DINAMIKADUNIA.COM – Dalam dunia politik Indonesia, pembahasan mengenai status Komisi Pemilihan Umum (KPU) dan Badan Pengawas Pemilihan Umum (Bawaslu) sebagai lembaga permanen versus lembaga ad hoc menjadi topik yang hangat.
Ketua Komisi II DPR RI, Muhammad Rifqinizamy Karsayuda, memberikan pandangannya terkait isu ini. Rifqi menekankan bahwa pembahasan untuk mengubah status KPU dan Bawaslu belum dilakukan di parlemen.
Meskipun demikian, secara pribadi, ia menentang wacana perubahan status tersebut menjadi lembaga ad hoc. Menurutnya, lebih baik mempertahankan status yang ada saat ini.
“Pembahasannya ‘kan belum dilakukan terkait dengan revisi sejumlah undang-undang. Ya kita tunggu saja nanti. Partai-partai politik juga belum menyampaikan sikap resminya kepada kami. Tapi, kalau ditanya secara pribadi, saya kira lebih baik kita pertahankan yang ada sekarang,” ujar Rifqi di Badung, Bali, Minggu (22/12/2024).
Hal ini didasarkan pada apresiasi terhadap keberhasilan KPU dan Bawaslu dalam menyelenggarakan berbagai pemilihan, seperti pemilihan presiden dan wakil presiden, pemilihan anggota legislatif, serta pemilihan kepala daerah secara beruntun dalam satu tahun.
Selain itu, Rifqi mengungkapkan kekhawatiran terhadap sistem kepemiluan yang saat ini berjalan. Ia menyatakan bahwa ada kebutuhan untuk mengevaluasi kembali jadwal pemilihan, baik itu pemilihan legislatif (pileg), presiden (pilpres), maupun kepala daerah (pilkada).
“Konsekuensi dari jadwal yang tumpang tindih di berbagai tahapan pemilu di beberapa tempat menurutnya perlu dipertimbangkan kembali. Ini bisa berarti bahwa jadwal pilkada mungkin tidak lagi diadakan dalam tahun yang sama dengan pileg dan pilpres,” ujarnya.
Lebih lanjut, Rifqi mendapat masukan untuk memisahkan jenis pemilu menjadi dua, yaitu pemilu nasional dan lokal. Pemilu nasional mencakup pemilihan presiden dan wakil presiden serta anggota DPR RI dan DPD.

◆ **Data Hasil Ekstraksi**
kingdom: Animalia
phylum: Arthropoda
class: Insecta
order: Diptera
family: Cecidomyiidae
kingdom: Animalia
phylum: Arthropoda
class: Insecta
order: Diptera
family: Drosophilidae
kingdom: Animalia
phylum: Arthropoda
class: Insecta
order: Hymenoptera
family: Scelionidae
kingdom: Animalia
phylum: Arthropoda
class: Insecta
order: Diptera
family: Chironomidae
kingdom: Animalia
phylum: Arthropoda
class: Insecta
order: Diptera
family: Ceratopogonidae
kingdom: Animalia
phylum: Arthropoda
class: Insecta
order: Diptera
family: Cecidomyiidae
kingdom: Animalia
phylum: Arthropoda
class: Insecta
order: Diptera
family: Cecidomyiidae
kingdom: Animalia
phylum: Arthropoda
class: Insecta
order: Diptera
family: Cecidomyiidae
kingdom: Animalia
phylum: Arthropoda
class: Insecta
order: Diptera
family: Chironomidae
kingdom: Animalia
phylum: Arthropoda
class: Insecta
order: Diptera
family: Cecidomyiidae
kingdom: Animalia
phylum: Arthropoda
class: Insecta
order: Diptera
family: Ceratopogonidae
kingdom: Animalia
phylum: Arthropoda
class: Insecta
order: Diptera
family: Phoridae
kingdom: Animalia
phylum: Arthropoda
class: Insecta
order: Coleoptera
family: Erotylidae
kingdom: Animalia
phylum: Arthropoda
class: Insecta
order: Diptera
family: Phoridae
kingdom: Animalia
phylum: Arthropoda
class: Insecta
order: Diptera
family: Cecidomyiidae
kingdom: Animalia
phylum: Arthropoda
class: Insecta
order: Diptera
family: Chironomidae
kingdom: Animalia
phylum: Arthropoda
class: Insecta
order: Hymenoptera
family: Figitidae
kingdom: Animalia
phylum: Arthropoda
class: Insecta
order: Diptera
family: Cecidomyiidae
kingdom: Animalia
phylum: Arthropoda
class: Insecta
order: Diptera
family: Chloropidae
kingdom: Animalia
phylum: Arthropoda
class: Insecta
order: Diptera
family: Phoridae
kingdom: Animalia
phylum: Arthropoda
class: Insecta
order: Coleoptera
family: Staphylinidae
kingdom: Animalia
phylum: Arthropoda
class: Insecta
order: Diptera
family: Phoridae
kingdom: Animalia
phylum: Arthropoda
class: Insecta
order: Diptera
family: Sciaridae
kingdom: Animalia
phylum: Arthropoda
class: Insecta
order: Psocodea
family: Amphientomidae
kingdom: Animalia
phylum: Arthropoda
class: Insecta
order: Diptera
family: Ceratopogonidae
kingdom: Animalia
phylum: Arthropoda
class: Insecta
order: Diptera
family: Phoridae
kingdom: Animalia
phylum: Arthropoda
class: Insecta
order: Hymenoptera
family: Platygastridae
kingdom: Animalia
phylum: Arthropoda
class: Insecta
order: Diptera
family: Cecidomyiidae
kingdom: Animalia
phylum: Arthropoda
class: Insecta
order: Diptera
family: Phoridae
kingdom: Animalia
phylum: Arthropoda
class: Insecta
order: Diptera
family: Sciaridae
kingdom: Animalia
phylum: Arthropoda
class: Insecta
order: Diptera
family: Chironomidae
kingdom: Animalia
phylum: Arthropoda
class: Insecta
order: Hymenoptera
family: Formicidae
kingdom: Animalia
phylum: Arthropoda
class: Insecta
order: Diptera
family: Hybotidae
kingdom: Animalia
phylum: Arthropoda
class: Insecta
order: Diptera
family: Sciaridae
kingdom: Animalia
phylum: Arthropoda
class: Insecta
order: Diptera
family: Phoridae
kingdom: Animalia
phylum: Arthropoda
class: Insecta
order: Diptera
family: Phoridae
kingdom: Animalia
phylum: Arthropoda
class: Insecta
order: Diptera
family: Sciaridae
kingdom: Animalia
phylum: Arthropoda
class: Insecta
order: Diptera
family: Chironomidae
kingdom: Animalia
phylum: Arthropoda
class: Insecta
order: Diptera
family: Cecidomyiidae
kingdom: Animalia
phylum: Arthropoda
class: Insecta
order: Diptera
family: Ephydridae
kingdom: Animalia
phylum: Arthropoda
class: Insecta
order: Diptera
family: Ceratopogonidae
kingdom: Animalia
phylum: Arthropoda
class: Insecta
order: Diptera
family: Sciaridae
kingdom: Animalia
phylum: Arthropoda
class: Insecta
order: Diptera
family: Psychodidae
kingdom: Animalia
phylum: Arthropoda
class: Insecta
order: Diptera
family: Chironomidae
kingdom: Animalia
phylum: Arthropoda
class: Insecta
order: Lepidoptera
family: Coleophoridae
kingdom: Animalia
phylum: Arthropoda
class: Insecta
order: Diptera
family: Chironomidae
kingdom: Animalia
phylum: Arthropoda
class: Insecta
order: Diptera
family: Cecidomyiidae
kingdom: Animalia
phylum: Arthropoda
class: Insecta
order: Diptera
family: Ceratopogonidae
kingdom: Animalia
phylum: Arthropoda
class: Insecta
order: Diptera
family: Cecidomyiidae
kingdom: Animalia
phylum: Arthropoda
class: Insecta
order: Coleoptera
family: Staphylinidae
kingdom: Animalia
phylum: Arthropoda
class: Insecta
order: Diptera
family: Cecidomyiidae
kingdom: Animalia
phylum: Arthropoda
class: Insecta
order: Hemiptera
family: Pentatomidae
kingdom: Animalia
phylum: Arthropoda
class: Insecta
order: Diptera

◆ **Deskripsi Tugas**
Lanjutkan berita tentang status KPU dan Bawaslu di teks sumber, mulai tepat setelah kalimat terakhirnya tentang cakupan pemilu nasional.

◆ **Jawaban Tertulis**
Sementara pemilu lokal mencakup pemilihan anggota DPRD dan kepala daerah. Pendekatan ini diharapkan dapat memberikan fleksibilitas dan efisiensi dalam penyelenggaraan pemilu di Indonesia.
“Hal-hal seperti ini akan kita kaji, timing-nya (waktu) seperti apa sehingga menurut saya, dalam konteks ini, mengutak atik ad hoc atau tidaknya KPU menjadi belum terlalu relevan karena ada hal yang jauh lebih substantif yang harus kita bicarakan untuk kita menata sistem politik dan pemilihan kita ke depan,” imbuh Rifqinizamy.
Sebelumnya, wacana untuk mengubah kelembagaan penyelenggara pemilu menjadi lembaga ad hoc bergulir di lingkungan DPR RI akhir bulan Oktober lalu. Anggota Badan Legislasi (Baleg) DPR RI Saleh Partaonan Daulay mengusulkan KPU diubah menjadi lembaga ad hoc dengan masa kerja dua tahun untuk persiapan dan pelaksanaan pemilu.
“Jadi kami sedang berpikir di DPR, justru KPU itu hanya lembaga ad hoc, dua tahun saja. Ngapain kita menghabiskan uang negara kebanyakan?” kata Saleh saat rapat dengar pendapat antara Baleg DPR RI bersama tiga lembaga/organisasi di Kompleks Parlemen, Jakarta, Kamis (31/10/2024) lalu.
Secara keseluruhan, Rifqi menginginkan evaluasi yang mendalam terhadap sistem pemilu yang ada untuk memastikan bahwa setiap tahapan pemilu dapat berjalan dengan lancar dan efektif.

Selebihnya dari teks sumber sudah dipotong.